◆ Aufgaben:
1. Welchen Wahlspruch hat Dirk Feiertag laut dem Text über den Leipziger Sozialrechtsanwalt für seine Tätigkeit als Anwalt vieler Erwerbsloser?
2. Setzen Sie den Text über den Leipziger Sozialrechtsanwalt nach seinem letzten Satz fort.

◆ Lesetext:
Er ist der wohl bekannteste und durchaus auch erfolgreichste Rechtsanwalt Leipzigs, wenn es um Sozialrechtsfragen und Auseinandersetzungen mit dem Jobcenter und der Agentur für Arbeit geht. Mal zwingt er die Behörde zu mehr Transparenz, mal deckte er bereits den schlampigen Umgang des Jobcenters Leipzig mit den Daten der Klienten auf. Dirk Feiertags Wahlspruch zur Tätigkeit als Anwalt für viele Erwerbslose und den Verdienstmöglichkeiten im Gegensatz zu manchem Vertrags- oder Immobilienrechtler dabei: "So kann ich Nachts gut schlafen". Zu den geplanten Neuregelungen im SGB II nahm er kurz nach Bekanntwerden im Vorfeld der Protestveranstaltung am 02.10.2014 gegenüber L-IZ.de Stellung.

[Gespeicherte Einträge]

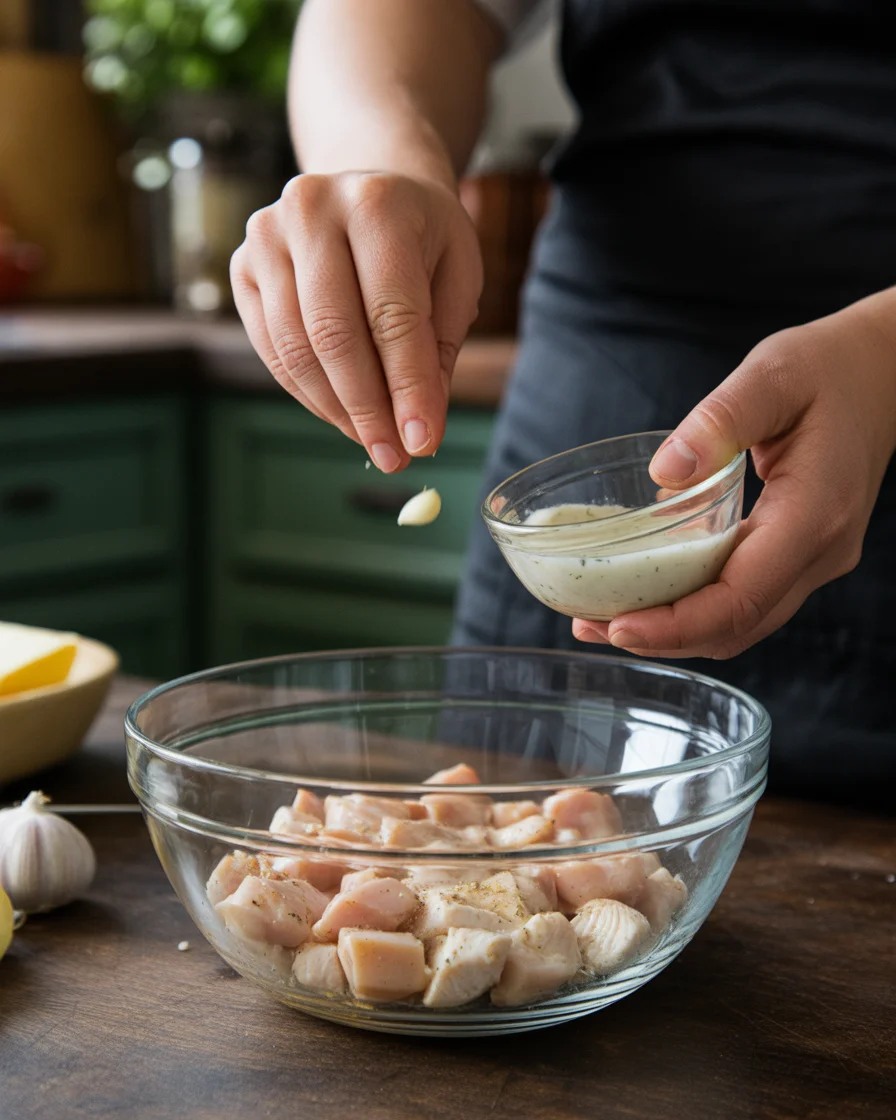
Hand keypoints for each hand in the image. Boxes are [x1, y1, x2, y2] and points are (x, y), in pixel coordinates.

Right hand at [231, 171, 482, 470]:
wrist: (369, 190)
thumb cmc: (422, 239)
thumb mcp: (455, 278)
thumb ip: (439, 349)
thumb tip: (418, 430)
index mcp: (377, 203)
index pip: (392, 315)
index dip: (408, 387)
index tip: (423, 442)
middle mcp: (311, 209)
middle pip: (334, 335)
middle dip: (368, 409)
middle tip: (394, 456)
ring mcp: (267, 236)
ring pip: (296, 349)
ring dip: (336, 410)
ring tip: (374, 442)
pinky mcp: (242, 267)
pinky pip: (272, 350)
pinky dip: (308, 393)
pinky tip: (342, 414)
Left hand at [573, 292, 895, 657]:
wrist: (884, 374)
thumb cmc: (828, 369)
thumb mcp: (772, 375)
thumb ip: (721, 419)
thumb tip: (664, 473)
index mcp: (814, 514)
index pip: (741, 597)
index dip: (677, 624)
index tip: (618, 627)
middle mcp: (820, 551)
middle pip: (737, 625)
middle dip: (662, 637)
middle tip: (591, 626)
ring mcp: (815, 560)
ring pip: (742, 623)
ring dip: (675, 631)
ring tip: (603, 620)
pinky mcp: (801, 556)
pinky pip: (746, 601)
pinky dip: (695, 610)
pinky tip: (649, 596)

◆ Lösungen:
1. „So kann ich Nachts gut schlafen.“

2.
Wie schätzen Sie die derzeitige Diskussionslage zu den Veränderungen im SGB II ein?

Seit etlichen Monaten haben die Bundesagentur für Arbeit, Vertreter der Jobcenter, die Kommunen, die Länder und der Bund hinter verschlossenen Türen die Grundlagen für eine SGB II-Reform erarbeitet. Sozialverbände, Erwerbsloseninitiativen und zum Teil sogar die Oppositionsparteien waren von den Beratungen ausgeschlossen. Die wenigen öffentlich gewordenen Vorschläge hatten und haben es hingegen in sich.

Es wurde unter anderem die Einführung von Widerspruchsgebühren, die Abschaffung von Überprüfungsmöglichkeiten, eine weitere Reduktion der Übernahme von Unterkunftskosten und eine Verschärfung von Sanktionen gefordert.

Offiziell wird derzeit gern von “Rechtsvereinfachungen” gesprochen. Dies wäre ja auch durchaus positiv angesichts der vielen Rechtsstreite.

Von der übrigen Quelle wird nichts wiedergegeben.